**WHAT NEEDS TO BE DONE:**
Reproduce the whole listing that follows, exactly as it stands.

**EXCERPTED RECORDS:**
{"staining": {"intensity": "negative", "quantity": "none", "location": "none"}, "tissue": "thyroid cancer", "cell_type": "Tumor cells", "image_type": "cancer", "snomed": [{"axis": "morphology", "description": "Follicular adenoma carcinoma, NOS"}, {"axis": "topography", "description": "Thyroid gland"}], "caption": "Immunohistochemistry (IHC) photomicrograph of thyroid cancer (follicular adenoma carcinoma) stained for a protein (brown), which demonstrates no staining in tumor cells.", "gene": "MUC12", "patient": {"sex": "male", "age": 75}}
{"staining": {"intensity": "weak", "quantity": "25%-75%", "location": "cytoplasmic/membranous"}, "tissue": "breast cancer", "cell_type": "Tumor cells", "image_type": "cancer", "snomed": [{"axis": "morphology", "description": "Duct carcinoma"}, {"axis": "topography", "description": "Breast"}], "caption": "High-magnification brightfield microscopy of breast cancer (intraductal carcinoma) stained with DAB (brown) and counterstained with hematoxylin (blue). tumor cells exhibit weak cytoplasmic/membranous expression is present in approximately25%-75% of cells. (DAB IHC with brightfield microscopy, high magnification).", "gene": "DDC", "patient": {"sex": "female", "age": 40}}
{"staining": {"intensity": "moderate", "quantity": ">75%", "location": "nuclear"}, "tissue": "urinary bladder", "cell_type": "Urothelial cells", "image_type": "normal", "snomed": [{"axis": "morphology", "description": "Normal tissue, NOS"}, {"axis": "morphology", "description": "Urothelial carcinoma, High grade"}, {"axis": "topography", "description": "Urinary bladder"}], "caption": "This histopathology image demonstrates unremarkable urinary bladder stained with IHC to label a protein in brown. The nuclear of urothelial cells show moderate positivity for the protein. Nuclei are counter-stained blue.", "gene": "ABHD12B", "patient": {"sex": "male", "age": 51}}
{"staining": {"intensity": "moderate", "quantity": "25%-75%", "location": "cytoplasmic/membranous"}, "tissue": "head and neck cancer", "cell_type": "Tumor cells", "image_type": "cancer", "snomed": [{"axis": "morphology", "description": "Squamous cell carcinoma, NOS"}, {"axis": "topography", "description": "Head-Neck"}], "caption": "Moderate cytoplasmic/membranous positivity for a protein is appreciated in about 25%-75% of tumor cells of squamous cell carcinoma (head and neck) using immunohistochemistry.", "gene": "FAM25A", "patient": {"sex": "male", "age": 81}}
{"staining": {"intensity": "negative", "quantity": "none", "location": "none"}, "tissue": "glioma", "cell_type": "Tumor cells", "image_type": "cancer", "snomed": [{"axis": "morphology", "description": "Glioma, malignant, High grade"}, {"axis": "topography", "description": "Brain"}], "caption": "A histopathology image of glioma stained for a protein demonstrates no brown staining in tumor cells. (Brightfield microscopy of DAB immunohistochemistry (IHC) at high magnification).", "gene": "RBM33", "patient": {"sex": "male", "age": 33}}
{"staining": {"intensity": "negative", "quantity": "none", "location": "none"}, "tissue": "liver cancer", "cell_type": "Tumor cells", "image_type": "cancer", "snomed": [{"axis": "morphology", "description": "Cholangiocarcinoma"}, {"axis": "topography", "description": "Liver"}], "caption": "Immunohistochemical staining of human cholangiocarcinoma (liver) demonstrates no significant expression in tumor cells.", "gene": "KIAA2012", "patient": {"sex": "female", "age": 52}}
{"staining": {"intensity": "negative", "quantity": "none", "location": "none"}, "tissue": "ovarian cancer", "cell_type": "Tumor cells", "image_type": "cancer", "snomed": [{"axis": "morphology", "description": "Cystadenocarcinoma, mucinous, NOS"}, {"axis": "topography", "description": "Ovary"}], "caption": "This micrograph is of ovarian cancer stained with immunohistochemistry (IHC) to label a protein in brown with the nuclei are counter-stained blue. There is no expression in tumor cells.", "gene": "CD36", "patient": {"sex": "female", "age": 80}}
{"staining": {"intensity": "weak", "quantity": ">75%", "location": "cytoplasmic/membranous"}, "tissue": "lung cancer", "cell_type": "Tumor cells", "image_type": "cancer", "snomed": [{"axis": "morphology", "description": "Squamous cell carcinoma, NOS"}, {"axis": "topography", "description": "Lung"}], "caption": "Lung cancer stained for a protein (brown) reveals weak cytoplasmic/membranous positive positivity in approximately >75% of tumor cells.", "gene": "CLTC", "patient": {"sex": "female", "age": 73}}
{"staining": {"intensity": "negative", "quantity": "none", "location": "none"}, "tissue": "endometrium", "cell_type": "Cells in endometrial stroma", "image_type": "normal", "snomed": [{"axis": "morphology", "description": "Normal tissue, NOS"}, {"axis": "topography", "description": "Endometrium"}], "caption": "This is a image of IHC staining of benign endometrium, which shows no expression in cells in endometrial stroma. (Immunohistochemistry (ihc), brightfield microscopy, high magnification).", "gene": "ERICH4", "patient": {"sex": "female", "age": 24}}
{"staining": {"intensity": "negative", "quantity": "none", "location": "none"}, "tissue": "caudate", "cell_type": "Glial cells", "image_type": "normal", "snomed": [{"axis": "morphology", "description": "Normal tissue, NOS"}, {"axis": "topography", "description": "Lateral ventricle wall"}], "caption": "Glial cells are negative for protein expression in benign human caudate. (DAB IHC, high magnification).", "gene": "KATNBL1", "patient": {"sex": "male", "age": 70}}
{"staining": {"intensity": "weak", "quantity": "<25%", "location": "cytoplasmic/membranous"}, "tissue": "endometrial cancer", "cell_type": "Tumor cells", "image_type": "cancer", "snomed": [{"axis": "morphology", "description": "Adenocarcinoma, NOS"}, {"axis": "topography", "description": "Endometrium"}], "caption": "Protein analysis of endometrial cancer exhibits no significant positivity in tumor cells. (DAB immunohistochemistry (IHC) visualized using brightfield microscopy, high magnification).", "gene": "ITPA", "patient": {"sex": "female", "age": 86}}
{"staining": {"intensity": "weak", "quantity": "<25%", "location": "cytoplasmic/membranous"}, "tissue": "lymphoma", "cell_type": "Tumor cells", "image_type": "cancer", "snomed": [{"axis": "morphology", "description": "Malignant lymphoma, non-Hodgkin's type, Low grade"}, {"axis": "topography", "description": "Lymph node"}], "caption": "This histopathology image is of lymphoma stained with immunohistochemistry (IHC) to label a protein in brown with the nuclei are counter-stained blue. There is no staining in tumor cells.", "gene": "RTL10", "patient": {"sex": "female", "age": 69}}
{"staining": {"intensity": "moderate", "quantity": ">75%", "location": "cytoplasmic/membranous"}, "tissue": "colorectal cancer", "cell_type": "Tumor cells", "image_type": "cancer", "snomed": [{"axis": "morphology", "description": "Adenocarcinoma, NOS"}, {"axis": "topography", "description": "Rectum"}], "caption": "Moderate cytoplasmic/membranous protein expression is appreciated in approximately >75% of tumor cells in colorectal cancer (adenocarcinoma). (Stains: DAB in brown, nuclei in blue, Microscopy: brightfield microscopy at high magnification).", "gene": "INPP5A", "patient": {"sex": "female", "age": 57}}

**OUTPUT BELOW:**
{"staining": {"intensity": "negative", "quantity": "none", "location": "none"}, "tissue": "thyroid cancer", "cell_type": "Tumor cells", "image_type": "cancer", "snomed": [{"axis": "morphology", "description": "Follicular adenoma carcinoma, NOS"}, {"axis": "topography", "description": "Thyroid gland"}], "caption": "Immunohistochemistry (IHC) photomicrograph of thyroid cancer (follicular adenoma carcinoma) stained for a protein (brown), which demonstrates no staining in tumor cells.", "gene": "MUC12", "patient": {"sex": "male", "age": 75}}
{"staining": {"intensity": "weak", "quantity": "25%-75%", "location": "cytoplasmic/membranous"}, "tissue": "breast cancer", "cell_type": "Tumor cells", "image_type": "cancer", "snomed": [{"axis": "morphology", "description": "Duct carcinoma"}, {"axis": "topography", "description": "Breast"}], "caption": "High-magnification brightfield microscopy of breast cancer (intraductal carcinoma) stained with DAB (brown) and counterstained with hematoxylin (blue). tumor cells exhibit weak cytoplasmic/membranous expression is present in approximately25%-75% of cells. (DAB IHC with brightfield microscopy, high magnification).", "gene": "DDC", "patient": {"sex": "female", "age": 40}}
{"staining": {"intensity": "moderate", "quantity": ">75%", "location": "nuclear"}, "tissue": "urinary bladder", "cell_type": "Urothelial cells", "image_type": "normal", "snomed": [{"axis": "morphology", "description": "Normal tissue, NOS"}, {"axis": "morphology", "description": "Urothelial carcinoma, High grade"}, {"axis": "topography", "description": "Urinary bladder"}], "caption": "This histopathology image demonstrates unremarkable urinary bladder stained with IHC to label a protein in brown. The nuclear of urothelial cells show moderate positivity for the protein. Nuclei are counter-stained blue.", "gene": "ABHD12B", "patient": {"sex": "male", "age": 51}}
{"staining": {"intensity": "moderate", "quantity": "25%-75%", "location": "cytoplasmic/membranous"}, "tissue": "head and neck cancer", "cell_type": "Tumor cells", "image_type": "cancer", "snomed": [{"axis": "morphology", "description": "Squamous cell carcinoma, NOS"}, {"axis": "topography", "description": "Head-Neck"}], "caption": "Moderate cytoplasmic/membranous positivity for a protein is appreciated in about 25%-75% of tumor cells of squamous cell carcinoma (head and neck) using immunohistochemistry.", "gene": "FAM25A", "patient": {"sex": "male", "age": 81}}
{"staining": {"intensity": "negative", "quantity": "none", "location": "none"}, "tissue": "glioma", "cell_type": "Tumor cells", "image_type": "cancer", "snomed": [{"axis": "morphology", "description": "Glioma, malignant, High grade"}, {"axis": "topography", "description": "Brain"}], "caption": "A histopathology image of glioma stained for a protein demonstrates no brown staining in tumor cells. (Brightfield microscopy of DAB immunohistochemistry (IHC) at high magnification).", "gene": "RBM33", "patient": {"sex": "male", "age": 33}}
{"staining": {"intensity": "negative", "quantity": "none", "location": "none"}, "tissue": "liver cancer", "cell_type": "Tumor cells", "image_type": "cancer", "snomed": [{"axis": "morphology", "description": "Cholangiocarcinoma"}, {"axis": "topography", "description": "Liver"}], "caption": "Immunohistochemical staining of human cholangiocarcinoma (liver) demonstrates no significant expression in tumor cells.", "gene": "KIAA2012", "patient": {"sex": "female", "age": 52}}
{"staining": {"intensity": "negative", "quantity": "none", "location": "none"}, "tissue": "ovarian cancer", "cell_type": "Tumor cells", "image_type": "cancer", "snomed": [{"axis": "morphology", "description": "Cystadenocarcinoma, mucinous, NOS"}, {"axis": "topography", "description": "Ovary"}], "caption": "This micrograph is of ovarian cancer stained with immunohistochemistry (IHC) to label a protein in brown with the nuclei are counter-stained blue. There is no expression in tumor cells.", "gene": "CD36", "patient": {"sex": "female", "age": 80}}
{"staining": {"intensity": "weak", "quantity": ">75%", "location": "cytoplasmic/membranous"}, "tissue": "lung cancer", "cell_type": "Tumor cells", "image_type": "cancer", "snomed": [{"axis": "morphology", "description": "Squamous cell carcinoma, NOS"}, {"axis": "topography", "description": "Lung"}], "caption": "Lung cancer stained for a protein (brown) reveals weak cytoplasmic/membranous positive positivity in approximately >75% of tumor cells.", "gene": "CLTC", "patient": {"sex": "female", "age": 73}}
{"staining": {"intensity": "negative", "quantity": "none", "location": "none"}, "tissue": "endometrium", "cell_type": "Cells in endometrial stroma", "image_type": "normal", "snomed": [{"axis": "morphology", "description": "Normal tissue, NOS"}, {"axis": "topography", "description": "Endometrium"}], "caption": "This is a image of IHC staining of benign endometrium, which shows no expression in cells in endometrial stroma. (Immunohistochemistry (ihc), brightfield microscopy, high magnification).", "gene": "ERICH4", "patient": {"sex": "female", "age": 24}}
{"staining": {"intensity": "negative", "quantity": "none", "location": "none"}, "tissue": "caudate", "cell_type": "Glial cells", "image_type": "normal", "snomed": [{"axis": "morphology", "description": "Normal tissue, NOS"}, {"axis": "topography", "description": "Lateral ventricle wall"}], "caption": "Glial cells are negative for protein expression in benign human caudate. (DAB IHC, high magnification).", "gene": "KATNBL1", "patient": {"sex": "male", "age": 70}}
{"staining": {"intensity": "weak", "quantity": "<25%", "location": "cytoplasmic/membranous"}, "tissue": "endometrial cancer", "cell_type": "Tumor cells", "image_type": "cancer", "snomed": [{"axis": "morphology", "description": "Adenocarcinoma, NOS"}, {"axis": "topography", "description": "Endometrium"}], "caption": "Protein analysis of endometrial cancer exhibits no significant positivity in tumor cells. (DAB immunohistochemistry (IHC) visualized using brightfield microscopy, high magnification).", "gene": "ITPA", "patient": {"sex": "female", "age": 86}}
{"staining": {"intensity": "weak", "quantity": "<25%", "location": "cytoplasmic/membranous"}, "tissue": "lymphoma", "cell_type": "Tumor cells", "image_type": "cancer", "snomed": [{"axis": "morphology", "description": "Malignant lymphoma, non-Hodgkin's type, Low grade"}, {"axis": "topography", "description": "Lymph node"}], "caption": "This histopathology image is of lymphoma stained with immunohistochemistry (IHC) to label a protein in brown with the nuclei are counter-stained blue. There is no staining in tumor cells.", "gene": "RTL10", "patient": {"sex": "female", "age": 69}}
{"staining": {"intensity": "moderate", "quantity": ">75%", "location": "cytoplasmic/membranous"}, "tissue": "colorectal cancer", "cell_type": "Tumor cells", "image_type": "cancer", "snomed": [{"axis": "morphology", "description": "Adenocarcinoma, NOS"}, {"axis": "topography", "description": "Rectum"}], "caption": "Moderate cytoplasmic/membranous protein expression is appreciated in approximately >75% of tumor cells in colorectal cancer (adenocarcinoma). (Stains: DAB in brown, nuclei in blue, Microscopy: brightfield microscopy at high magnification).", "gene": "INPP5A", "patient": {"sex": "female", "age": 57}}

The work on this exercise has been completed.